Intraoperative high-density epicardial mapping (192 unipolar electrograms) during sinus rhythm was performed in adult patients (N=19) undergoing surgery for coronary artery disease (N=15) or aortic disease (N=4). The unipolar potential voltages, fractionation, conduction velocity (CV), conduction delay (CD) and conduction block (CB) were measured. CD and CB were defined as an inter-electrode conduction time of ≥7ms and ≥12ms respectively. Atrial function was analyzed with speckle tracking echocardiography using Intellispace, Philips software. Atrial strain measurements were performed of the end-diastolic reservoir, conduit and contractile phase of both atria, with subsequent calculations of cycle durations, area under the curve (AUC) and slope of the reservoir strain as well as the contractile strain.

The mean age was 62.9±13.3 years, with a left atrium (LA) and right atrium (RA) area of 17.7±5.7cm² and 17.3±6.3cm². On LA measurements, area and circumference were strongly correlated with increased CD around the pulmonary veins (PV) (ρ=0.72, p<0.01 and ρ=0.69, p<0.01 respectively). Compared to strain measures, a higher LA reservoir strain was associated with an increase in CD around the PV (ρ=0.63, p<0.01), as well as a decrease in CV (ρ=-0.55, p=0.01). A steeper slope preceding the reservoir strain on LA measurements is correlated with more CB and slower CV around the PV (ρ=0.60, p<0.01 and ρ=-0.56, p=0.02 respectively). When examining the contractile slope of the LA, a steeper slope can be found in patients with a higher LA CV (ρ=0.59, p=0.01). A larger AUC was found in patients with more CD and a slower CV around the PV (ρ=0.64, p<0.01 and ρ=-0.52, p=0.03 respectively).

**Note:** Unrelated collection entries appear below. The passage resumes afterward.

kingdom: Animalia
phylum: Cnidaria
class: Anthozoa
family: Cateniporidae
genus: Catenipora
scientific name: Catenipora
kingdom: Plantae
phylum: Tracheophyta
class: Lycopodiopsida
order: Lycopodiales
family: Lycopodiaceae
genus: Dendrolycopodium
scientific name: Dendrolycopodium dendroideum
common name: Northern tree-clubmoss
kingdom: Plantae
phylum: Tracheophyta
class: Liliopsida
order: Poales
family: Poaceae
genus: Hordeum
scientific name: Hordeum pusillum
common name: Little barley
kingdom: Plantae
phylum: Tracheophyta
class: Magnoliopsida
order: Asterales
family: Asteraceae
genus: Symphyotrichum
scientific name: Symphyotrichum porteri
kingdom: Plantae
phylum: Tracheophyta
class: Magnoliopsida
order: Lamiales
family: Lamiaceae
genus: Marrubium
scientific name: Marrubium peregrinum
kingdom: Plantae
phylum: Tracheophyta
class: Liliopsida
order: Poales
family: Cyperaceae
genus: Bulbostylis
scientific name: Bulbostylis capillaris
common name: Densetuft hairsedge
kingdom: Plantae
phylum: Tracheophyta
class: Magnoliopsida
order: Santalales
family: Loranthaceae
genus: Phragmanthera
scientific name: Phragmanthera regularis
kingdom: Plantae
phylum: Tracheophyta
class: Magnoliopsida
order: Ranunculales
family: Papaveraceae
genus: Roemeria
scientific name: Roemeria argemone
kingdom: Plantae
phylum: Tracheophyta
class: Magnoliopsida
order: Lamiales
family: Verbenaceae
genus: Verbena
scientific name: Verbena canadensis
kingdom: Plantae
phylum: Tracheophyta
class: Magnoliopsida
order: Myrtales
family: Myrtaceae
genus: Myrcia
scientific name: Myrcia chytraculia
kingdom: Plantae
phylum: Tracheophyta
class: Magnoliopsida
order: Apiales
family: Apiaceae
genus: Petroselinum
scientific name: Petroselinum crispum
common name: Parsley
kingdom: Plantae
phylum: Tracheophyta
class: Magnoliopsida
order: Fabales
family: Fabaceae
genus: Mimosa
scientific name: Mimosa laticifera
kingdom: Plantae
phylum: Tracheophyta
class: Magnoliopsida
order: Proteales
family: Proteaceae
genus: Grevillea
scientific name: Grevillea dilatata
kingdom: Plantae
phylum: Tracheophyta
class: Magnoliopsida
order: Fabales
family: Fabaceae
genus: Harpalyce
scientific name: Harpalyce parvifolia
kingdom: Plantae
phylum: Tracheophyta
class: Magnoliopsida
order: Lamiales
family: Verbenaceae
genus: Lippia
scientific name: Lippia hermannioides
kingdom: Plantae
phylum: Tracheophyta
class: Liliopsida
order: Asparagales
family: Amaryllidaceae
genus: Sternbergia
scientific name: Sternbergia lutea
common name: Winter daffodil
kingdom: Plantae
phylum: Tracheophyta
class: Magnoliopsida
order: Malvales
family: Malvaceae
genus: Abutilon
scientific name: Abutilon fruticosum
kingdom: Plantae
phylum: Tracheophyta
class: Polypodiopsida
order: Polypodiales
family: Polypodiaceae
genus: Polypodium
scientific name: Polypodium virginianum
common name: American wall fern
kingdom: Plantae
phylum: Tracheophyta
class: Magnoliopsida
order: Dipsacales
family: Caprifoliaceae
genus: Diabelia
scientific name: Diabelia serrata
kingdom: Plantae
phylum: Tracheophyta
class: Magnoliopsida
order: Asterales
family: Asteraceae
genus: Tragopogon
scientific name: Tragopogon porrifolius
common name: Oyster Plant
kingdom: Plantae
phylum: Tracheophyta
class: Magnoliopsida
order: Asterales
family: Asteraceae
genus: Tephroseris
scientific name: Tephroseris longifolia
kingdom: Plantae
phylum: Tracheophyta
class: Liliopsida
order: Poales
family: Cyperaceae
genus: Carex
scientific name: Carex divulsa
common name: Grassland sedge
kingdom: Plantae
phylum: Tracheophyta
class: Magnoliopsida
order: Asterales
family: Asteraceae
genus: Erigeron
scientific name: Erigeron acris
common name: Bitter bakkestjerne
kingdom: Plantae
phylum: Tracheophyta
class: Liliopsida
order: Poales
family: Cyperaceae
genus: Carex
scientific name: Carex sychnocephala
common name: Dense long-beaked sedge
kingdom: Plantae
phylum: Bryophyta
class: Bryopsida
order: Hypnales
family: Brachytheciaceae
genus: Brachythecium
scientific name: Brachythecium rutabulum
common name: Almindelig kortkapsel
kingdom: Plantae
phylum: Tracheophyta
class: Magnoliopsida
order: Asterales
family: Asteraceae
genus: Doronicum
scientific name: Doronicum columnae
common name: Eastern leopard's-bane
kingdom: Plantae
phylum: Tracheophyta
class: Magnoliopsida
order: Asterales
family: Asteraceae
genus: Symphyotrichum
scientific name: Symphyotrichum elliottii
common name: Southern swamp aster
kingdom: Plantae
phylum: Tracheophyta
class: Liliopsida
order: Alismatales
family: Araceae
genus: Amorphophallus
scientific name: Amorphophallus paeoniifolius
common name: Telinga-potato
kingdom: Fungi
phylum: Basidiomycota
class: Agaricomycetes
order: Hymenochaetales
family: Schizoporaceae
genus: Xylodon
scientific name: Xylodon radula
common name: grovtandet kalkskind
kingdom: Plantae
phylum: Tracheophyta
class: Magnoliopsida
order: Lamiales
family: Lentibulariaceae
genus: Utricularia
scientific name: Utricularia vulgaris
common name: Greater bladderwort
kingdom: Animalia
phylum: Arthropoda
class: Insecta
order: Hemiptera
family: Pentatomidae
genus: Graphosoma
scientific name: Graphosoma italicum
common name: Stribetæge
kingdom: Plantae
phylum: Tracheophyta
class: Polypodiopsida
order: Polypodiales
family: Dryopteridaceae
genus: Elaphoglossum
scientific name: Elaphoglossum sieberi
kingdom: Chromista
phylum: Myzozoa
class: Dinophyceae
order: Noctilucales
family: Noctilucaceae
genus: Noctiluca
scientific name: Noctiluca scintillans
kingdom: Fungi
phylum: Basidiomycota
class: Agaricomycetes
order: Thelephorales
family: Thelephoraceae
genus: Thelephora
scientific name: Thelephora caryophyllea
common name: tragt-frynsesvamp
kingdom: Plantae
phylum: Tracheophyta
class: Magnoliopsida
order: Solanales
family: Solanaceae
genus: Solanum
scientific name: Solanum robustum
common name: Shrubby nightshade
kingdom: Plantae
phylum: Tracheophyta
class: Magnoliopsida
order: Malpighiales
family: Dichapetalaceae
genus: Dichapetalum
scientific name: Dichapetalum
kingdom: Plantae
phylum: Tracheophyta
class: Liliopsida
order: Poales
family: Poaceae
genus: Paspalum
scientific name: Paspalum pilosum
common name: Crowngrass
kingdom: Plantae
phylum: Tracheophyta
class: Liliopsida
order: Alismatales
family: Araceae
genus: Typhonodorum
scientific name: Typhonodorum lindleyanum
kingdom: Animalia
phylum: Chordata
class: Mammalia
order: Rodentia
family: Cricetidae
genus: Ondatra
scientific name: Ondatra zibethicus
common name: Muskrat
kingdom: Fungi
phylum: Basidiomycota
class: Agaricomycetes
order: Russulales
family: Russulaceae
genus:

Specific strain measures, including atrial dimensions, reservoir strain, conduit strain, and the slope of contractile strain, may serve as valuable non-invasive predictors of conduction abnormalities. These markers could aid in identifying patients at higher risk for atrial tachyarrhythmias, such as AF, enabling early risk stratification and potentially more targeted, proactive treatment approaches.